Work required: Please make an exact transcription of the records, keeping the pictures out of it.

Excerpted records:
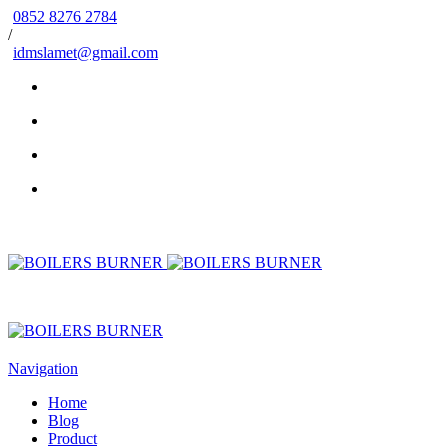
0852 8276 2784
/
idmslamet@gmail.com
Navigation
Home
Blog
Product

Written solution:
0852 8276 2784
/
idmslamet@gmail.com
Navigation
Home
Blog
Product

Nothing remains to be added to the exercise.